Monday, August 13, 2012

Just a Girl with a Broken Carpet Bag full of Dreams

Listening to: Wonder by Emeli Sandé

Line Obsession: "This light is contagious, go go tell your neighbors. Just reach out and pass it on."

I was watching Anne of Green Gables last night and even though Anne of Avonlea is my favorite I am always embarrassed and supremely empowered by Anne. She's so spunky and dreamy and human. She acts without thinking oftentimes and yet thinks so much that people think she's stuck in her imagination. But in reality we know her better than that. She's just being herself, even if she's not always confident in who she is. And that is something so rare and respectable.



People make me nervous. Especially people I only sort of know, they make me the most nervous.
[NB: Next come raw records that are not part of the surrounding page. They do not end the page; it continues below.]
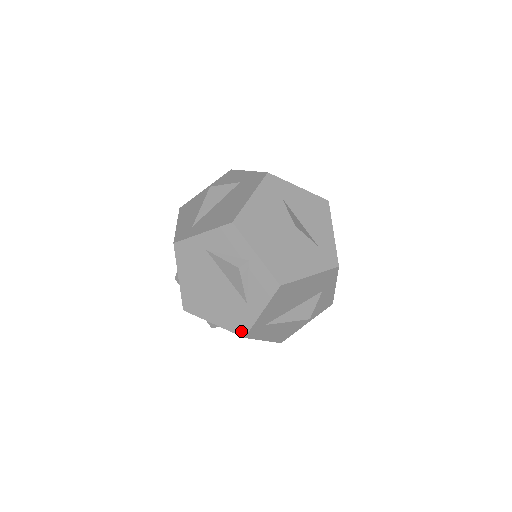
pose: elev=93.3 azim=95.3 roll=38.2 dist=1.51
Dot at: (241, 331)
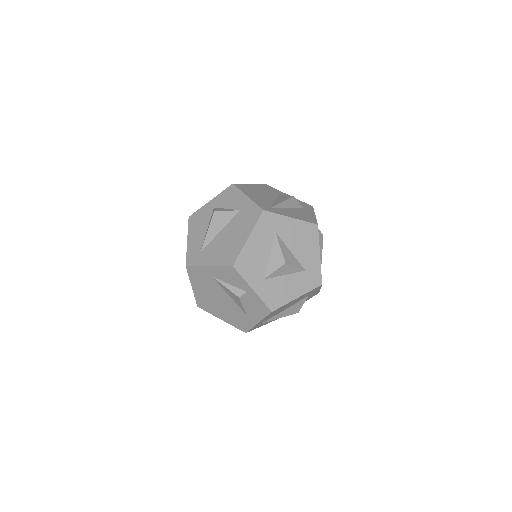
Dot at: (243, 329)
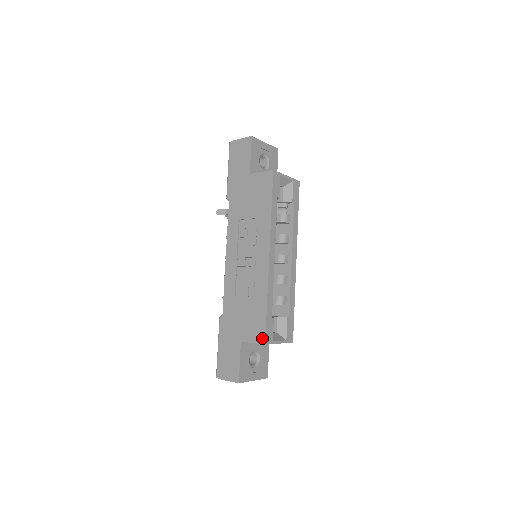
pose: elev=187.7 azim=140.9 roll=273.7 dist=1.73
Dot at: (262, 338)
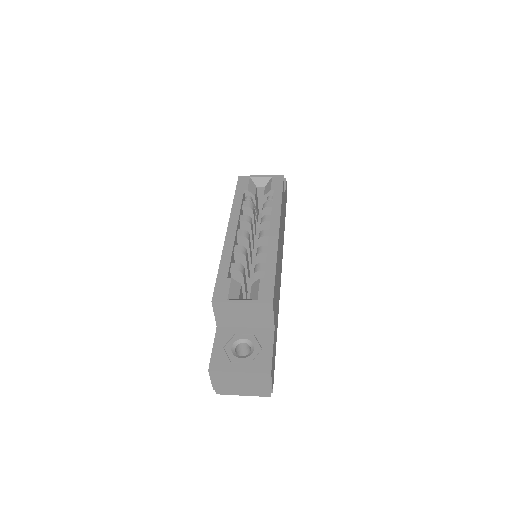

But I've done it before (stepping up to build relationships and lead when I feel like I have no idea what I'm doing), I can do it again (The trick is to act before you can psych/rationalize your way out of it). It's just about remembering that living for God is way more thrilling and rewarding. Therefore, I can live even if I'm afraid, even with butterflies in my stomach I can step up and do something...or a lot of somethings.

Hasn't God already proved to me over and over that He enjoys to use me if I just let Him?! He proved that to me last year at school, He used me even as a freshman to impact the people around me. And He used me at camp to impact not just the campers but my fellow staff.

The more I watch people, the more I realize that no one will ever know how much 1)people look up to them, 2)of an imprint they leave on people's hearts, 3)change they lead

I'm starting to believe that no matter who or where you are that you matter and are a world-changer, even if you don't intend to. So more people should start living like it.

That's one of the biggest lessons I tried to teach my campers, especially since I had the older girls: be a good example because you're an example whether you like it or not.

That's not to say that I'm perfect, one of the biggest reasons I don't act is because I'm afraid people will see me mess up and it will ruin my testimony. How prideful of me! To think that anything I could do would sway the hearts of men more than God already is. Thus, reinforcing the assurance in being able to speak and act in spite of my fear.